Further to the north, administrative officials in Algeria reported 13 deaths in violent storms and flash floods at the end of last week, which swamped parts of districts inland from the Mediterranean coast.

These figures come in the wake of a warning by aid agencies last Tuesday that neither they nor the governments in 22 African countries can cope with further rains and a humanitarian crisis that has affected at least 1.5 million people from one side of the continent to the other.

The floods of 2007 are the worst in 30 years, according to weather experts, and they have hit all the harder in a stretch of Africa across from Sudan, the most seriously affected nation in the east, to the sub-Saharan nations of the west where people, their crops, and the soil have been more accustomed to cycles of drought.

In Algeria alone, officials disclosed last Thursday that the cost of damage caused on just last Friday and Saturday, was estimated at 21 million Euros (30 million dollars).

"The rains have never been as heavy as this. Even now in most of the 10 states, the rains are still pouring down heavily, so we are really worried that more people might be displaced or affected," Red Cross spokesman, Patrick Bawa, was quoted as saying in Nigeria.
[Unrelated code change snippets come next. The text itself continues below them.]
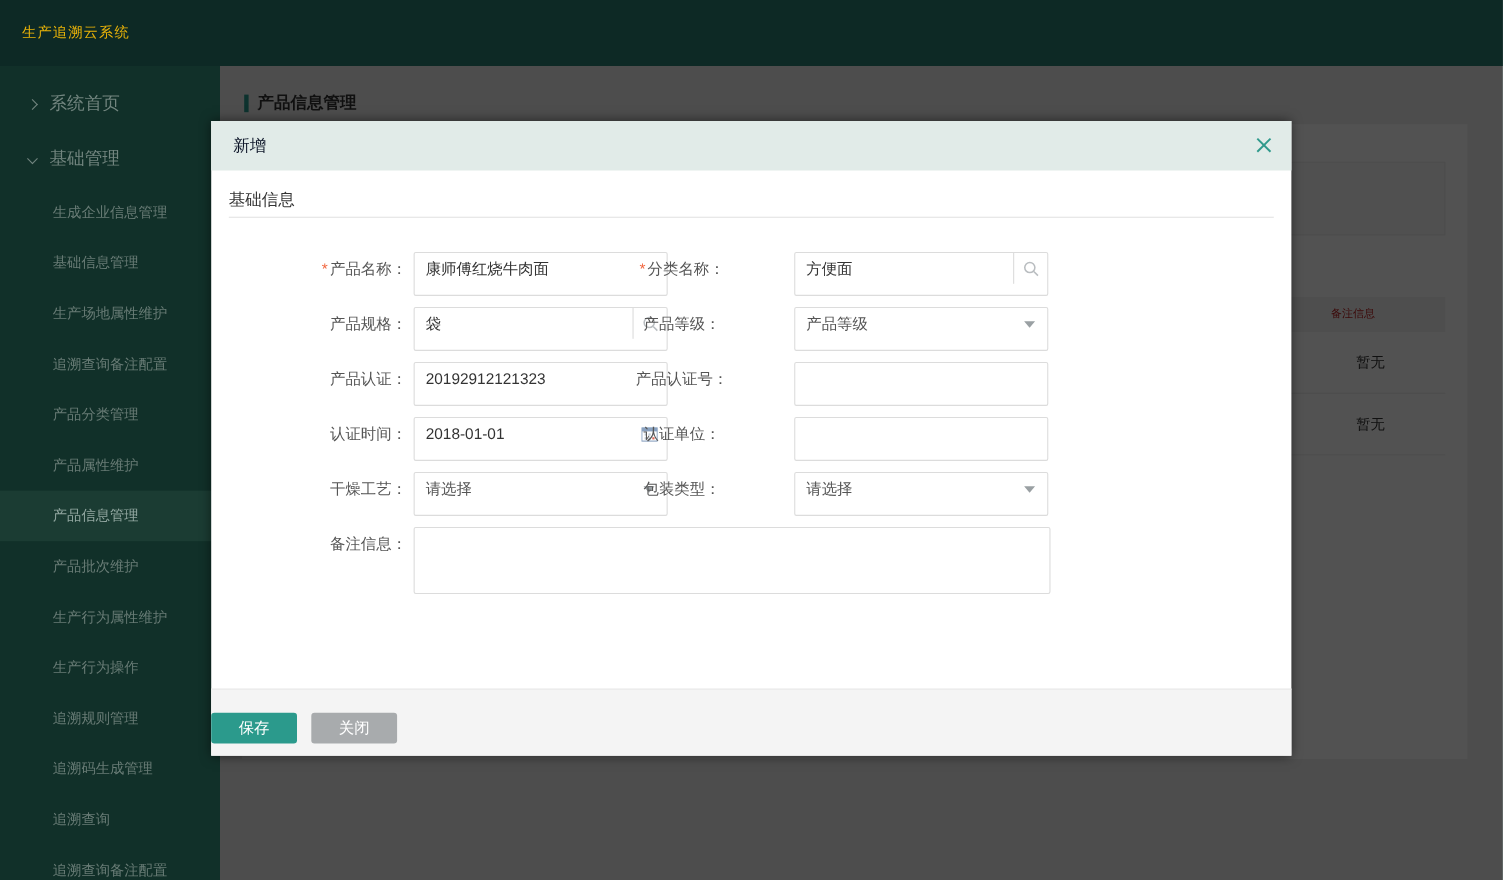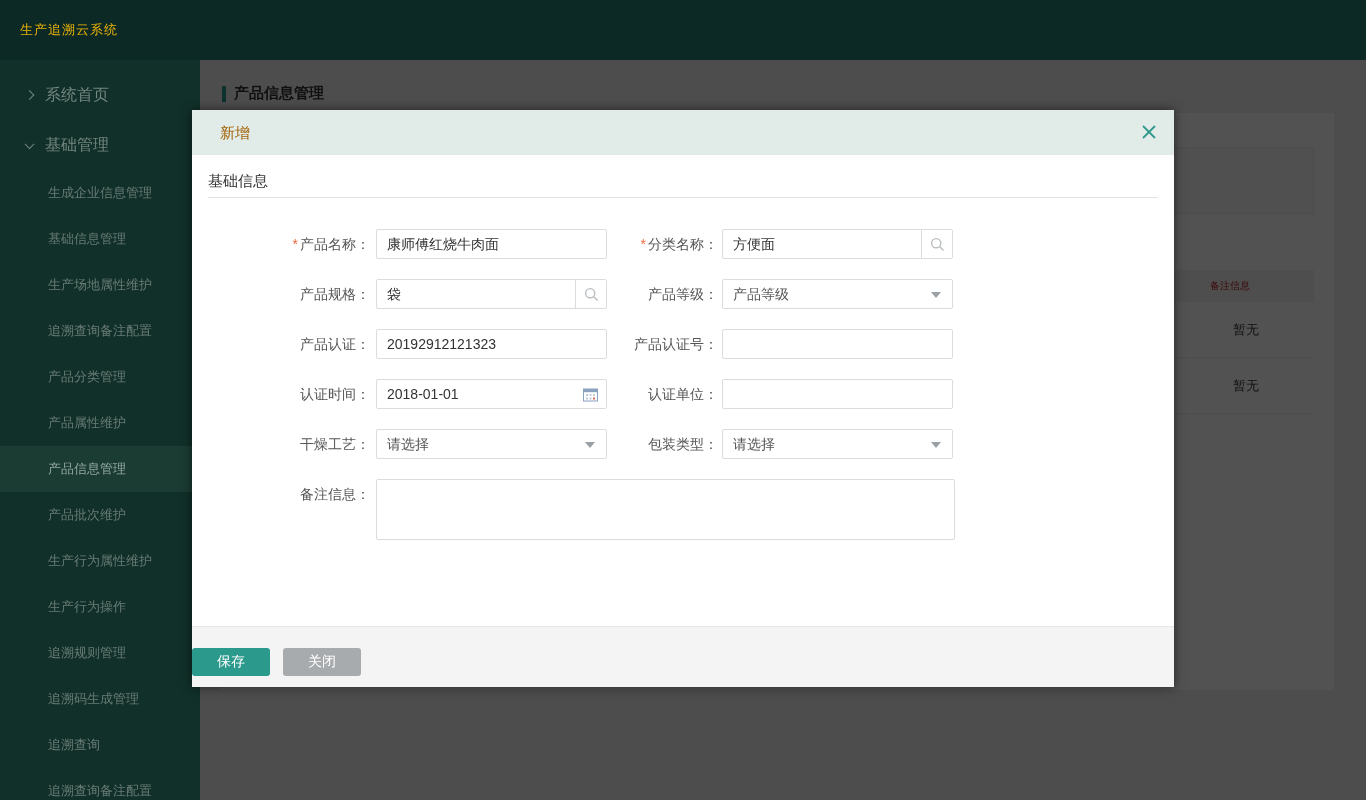"新增" .modal-title { color: #a16207 -> #0f172a; left: 28px -> 20px }
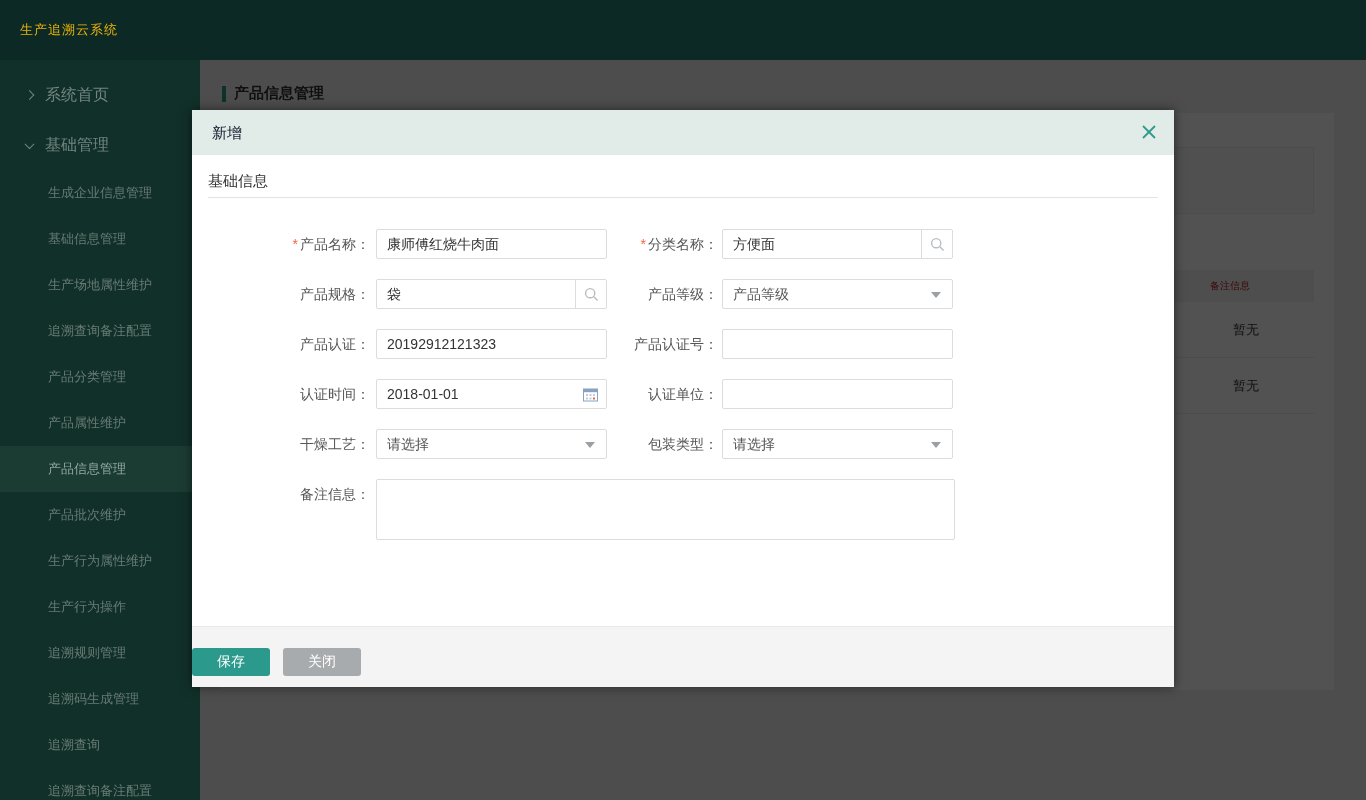"康师傅红烧牛肉面" .fbox { height: 30px -> 40px }
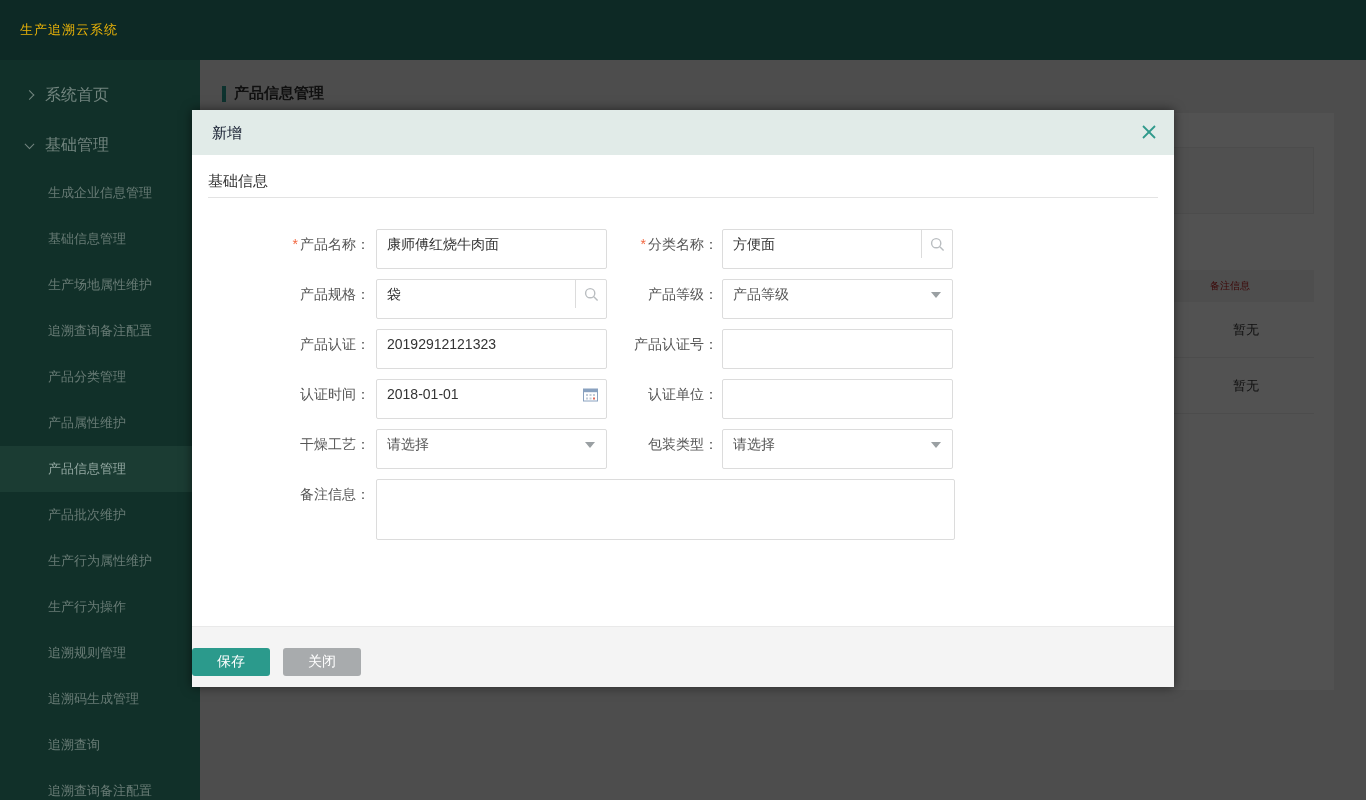"* 分类名称：" .flabel.r { text-align: none -> center }
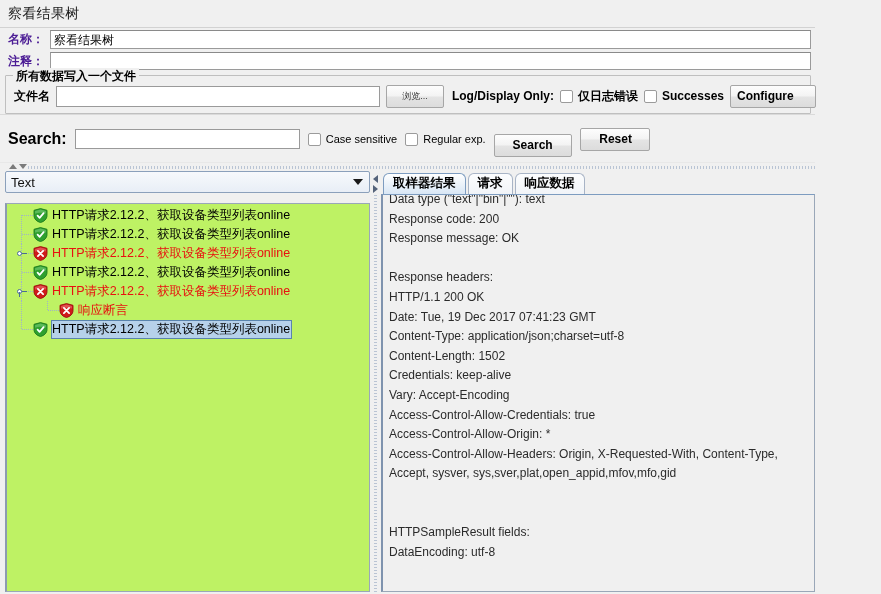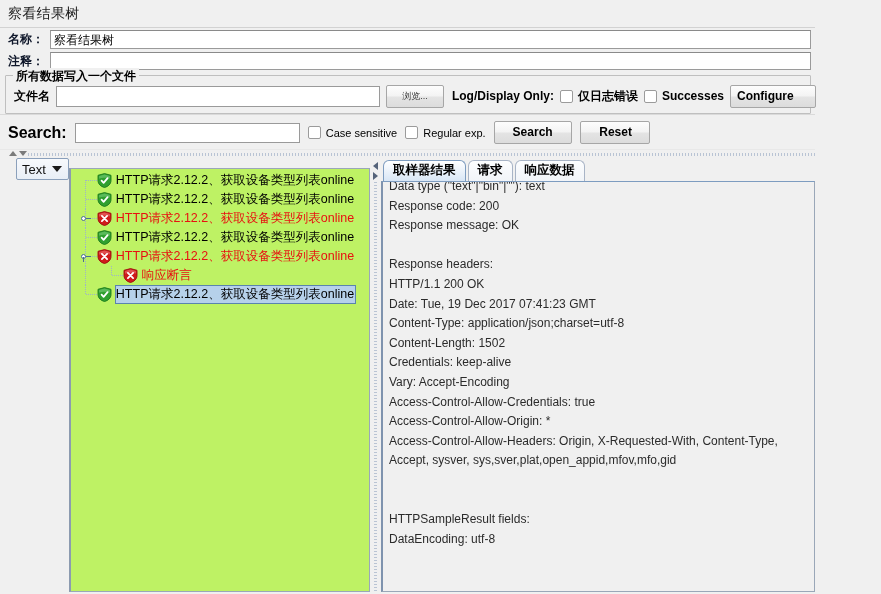"名称：" .frow .lbl { color: #0f172a -> #4c1d95 }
In many nations like Nigeria, according to the report, victims are living in makeshift camps or have managed to take refuge with relatives and friends, but the floods also mean a lack of fresh water and the risk of highly contagious water-borne diseases and malaria.Wealthy European Union countries and the United States have pledged millions of Euros and Dollars to assist, while the UN Food and Agriculture Organisation last Tuesday said that it will spend the full extent of its resources, totaling 12 million dollars.